Projectile headlights... hmm... 20 points for the old lady crossing the street...


----------



## 93blackSER (Feb 1, 2003)

i dont know your rules, but around here, old ladies are 50points. animals are 20points, except the really small ones, they get 30 cuz they are hard to hit. but then again, with projectile headlights, the points would be raised a little bit as opposed to just hitting things with the car. wouldnt you agree?


----------



## lionel (May 13, 2003)

are cats considered small? cuz i killed 3 in two days.


----------



## 93blackSER (Feb 1, 2003)

nah, i'm talking small, like squirrel and chipmunk small, and some rabbits. cats are pretty easy targets as long as you have a car and not a truck. trucks sit too high, too hard to hit things.


----------



## lionel (May 13, 2003)

actually when i hit cats or other animals, i make sure it's my wheels that do the bone crushing attack. squirrels are too cool to attack unless they pull a "geico direct" on me.


----------



## Gripen (May 24, 2003)

lol. Ya, 20 points may seem a bit low, but i'm still trying to re-adjust to washington.
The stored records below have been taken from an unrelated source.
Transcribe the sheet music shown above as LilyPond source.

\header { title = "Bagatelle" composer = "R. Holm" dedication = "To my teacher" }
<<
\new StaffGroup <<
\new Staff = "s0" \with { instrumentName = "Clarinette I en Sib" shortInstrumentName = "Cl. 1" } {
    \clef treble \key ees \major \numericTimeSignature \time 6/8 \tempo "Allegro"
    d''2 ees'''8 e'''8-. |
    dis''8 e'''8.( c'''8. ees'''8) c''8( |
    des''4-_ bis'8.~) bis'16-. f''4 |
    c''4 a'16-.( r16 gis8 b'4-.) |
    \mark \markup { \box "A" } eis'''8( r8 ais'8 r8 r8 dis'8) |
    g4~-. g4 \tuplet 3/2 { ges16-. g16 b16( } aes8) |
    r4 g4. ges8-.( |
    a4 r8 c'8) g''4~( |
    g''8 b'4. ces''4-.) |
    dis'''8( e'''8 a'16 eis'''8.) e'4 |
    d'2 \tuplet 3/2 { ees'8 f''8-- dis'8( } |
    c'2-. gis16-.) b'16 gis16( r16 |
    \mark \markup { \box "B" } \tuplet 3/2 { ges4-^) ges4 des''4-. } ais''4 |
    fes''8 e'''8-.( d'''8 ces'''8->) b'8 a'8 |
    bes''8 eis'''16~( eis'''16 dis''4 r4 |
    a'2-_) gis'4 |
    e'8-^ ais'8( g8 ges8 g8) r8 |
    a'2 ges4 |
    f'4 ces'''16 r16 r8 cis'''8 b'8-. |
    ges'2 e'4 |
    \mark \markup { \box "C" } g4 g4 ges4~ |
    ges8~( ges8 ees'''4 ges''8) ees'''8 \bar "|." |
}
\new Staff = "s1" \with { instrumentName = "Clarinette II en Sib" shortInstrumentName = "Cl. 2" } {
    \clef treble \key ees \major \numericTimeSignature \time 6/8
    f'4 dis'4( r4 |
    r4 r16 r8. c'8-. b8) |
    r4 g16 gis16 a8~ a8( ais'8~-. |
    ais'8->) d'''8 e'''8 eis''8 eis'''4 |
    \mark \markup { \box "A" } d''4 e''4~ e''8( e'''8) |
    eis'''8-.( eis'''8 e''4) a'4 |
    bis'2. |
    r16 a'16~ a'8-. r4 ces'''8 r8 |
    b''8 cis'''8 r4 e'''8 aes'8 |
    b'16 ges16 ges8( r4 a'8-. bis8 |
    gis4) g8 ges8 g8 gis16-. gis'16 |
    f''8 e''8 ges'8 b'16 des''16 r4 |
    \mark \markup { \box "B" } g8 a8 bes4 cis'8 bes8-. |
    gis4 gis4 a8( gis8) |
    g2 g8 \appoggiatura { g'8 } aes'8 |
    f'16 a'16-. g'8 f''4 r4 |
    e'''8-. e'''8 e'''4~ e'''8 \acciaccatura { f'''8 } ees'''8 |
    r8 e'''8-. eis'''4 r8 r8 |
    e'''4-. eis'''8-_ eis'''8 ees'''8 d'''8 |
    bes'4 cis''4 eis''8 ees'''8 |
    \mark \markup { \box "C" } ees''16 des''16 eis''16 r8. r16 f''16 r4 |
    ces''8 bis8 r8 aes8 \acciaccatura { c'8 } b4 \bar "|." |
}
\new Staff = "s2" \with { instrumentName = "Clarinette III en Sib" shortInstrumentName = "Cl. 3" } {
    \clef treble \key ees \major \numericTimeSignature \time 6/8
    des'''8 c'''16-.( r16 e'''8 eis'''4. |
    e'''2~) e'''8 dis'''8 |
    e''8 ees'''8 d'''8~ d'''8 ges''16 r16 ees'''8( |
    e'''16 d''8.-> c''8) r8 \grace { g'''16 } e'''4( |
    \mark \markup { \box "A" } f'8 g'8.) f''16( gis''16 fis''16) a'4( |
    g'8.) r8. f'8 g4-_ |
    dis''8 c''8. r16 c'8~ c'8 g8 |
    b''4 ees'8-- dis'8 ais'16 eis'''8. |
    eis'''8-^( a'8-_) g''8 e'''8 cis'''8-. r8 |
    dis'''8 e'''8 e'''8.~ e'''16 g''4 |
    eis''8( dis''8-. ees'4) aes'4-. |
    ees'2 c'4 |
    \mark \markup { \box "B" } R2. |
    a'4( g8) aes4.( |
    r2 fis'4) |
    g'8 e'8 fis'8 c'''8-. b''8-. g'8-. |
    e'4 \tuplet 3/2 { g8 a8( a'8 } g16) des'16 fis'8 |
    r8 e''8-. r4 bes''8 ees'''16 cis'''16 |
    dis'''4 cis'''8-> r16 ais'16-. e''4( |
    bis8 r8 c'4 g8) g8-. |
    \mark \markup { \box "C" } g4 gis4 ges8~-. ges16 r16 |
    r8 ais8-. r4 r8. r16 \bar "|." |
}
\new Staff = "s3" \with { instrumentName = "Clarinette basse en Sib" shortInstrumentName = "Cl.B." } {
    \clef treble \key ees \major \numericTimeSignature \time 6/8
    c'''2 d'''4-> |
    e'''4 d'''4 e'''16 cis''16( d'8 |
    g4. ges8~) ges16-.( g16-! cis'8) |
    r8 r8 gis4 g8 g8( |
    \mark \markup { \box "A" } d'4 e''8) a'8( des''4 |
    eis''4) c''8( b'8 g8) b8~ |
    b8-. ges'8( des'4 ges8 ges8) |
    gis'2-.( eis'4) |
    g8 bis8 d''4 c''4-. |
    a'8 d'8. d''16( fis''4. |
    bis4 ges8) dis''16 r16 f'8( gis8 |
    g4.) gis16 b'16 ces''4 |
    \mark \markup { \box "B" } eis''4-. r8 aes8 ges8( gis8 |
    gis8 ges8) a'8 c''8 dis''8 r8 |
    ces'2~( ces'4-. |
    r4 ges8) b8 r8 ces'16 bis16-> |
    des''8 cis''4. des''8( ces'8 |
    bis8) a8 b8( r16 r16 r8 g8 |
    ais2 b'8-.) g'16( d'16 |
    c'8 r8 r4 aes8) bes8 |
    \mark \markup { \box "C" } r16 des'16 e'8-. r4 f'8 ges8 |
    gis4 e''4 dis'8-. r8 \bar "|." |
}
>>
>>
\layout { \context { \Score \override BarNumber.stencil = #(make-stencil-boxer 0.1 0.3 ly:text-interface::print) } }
I just came back from florida where old people are more common than sunny days.


----------



## lionel (May 13, 2003)

old ppl here in florida where i live hold hand in hand waving at strangers all day


----------



## 93blackSER (Feb 1, 2003)

we dont have many old people in my town, at least not that ever cross the road, so they score higher. it's more of a search and destroy thing with them. i do have to agree that i also try to hit things with my wheels considering i actually like the car i drive now. with my old car, i'd hit anything, it was great.


----------



## lionel (May 13, 2003)

hellyeah, suffer the consequences if they get in my way. the cool thing bout my p.o.s car, it had blood all over, that shit was funny.


----------



## 93blackSER (Feb 1, 2003)

yeah yeah, been there, done that. loads of fun! my old car was like a street legal field car. if it's in the way, hit it!


----------



## lionel (May 13, 2003)

lol exactly my motto, my mom gave me her supra one day, and my brother installed some fog horns, and i honked the shit out of ppl, all they could do is get startled and hold their hearts from the sudden burst of the horn right behind their dumbasses. now that's fun.


----------



## PatScottAKA99XE (Apr 30, 2002)

Save it for OT


----------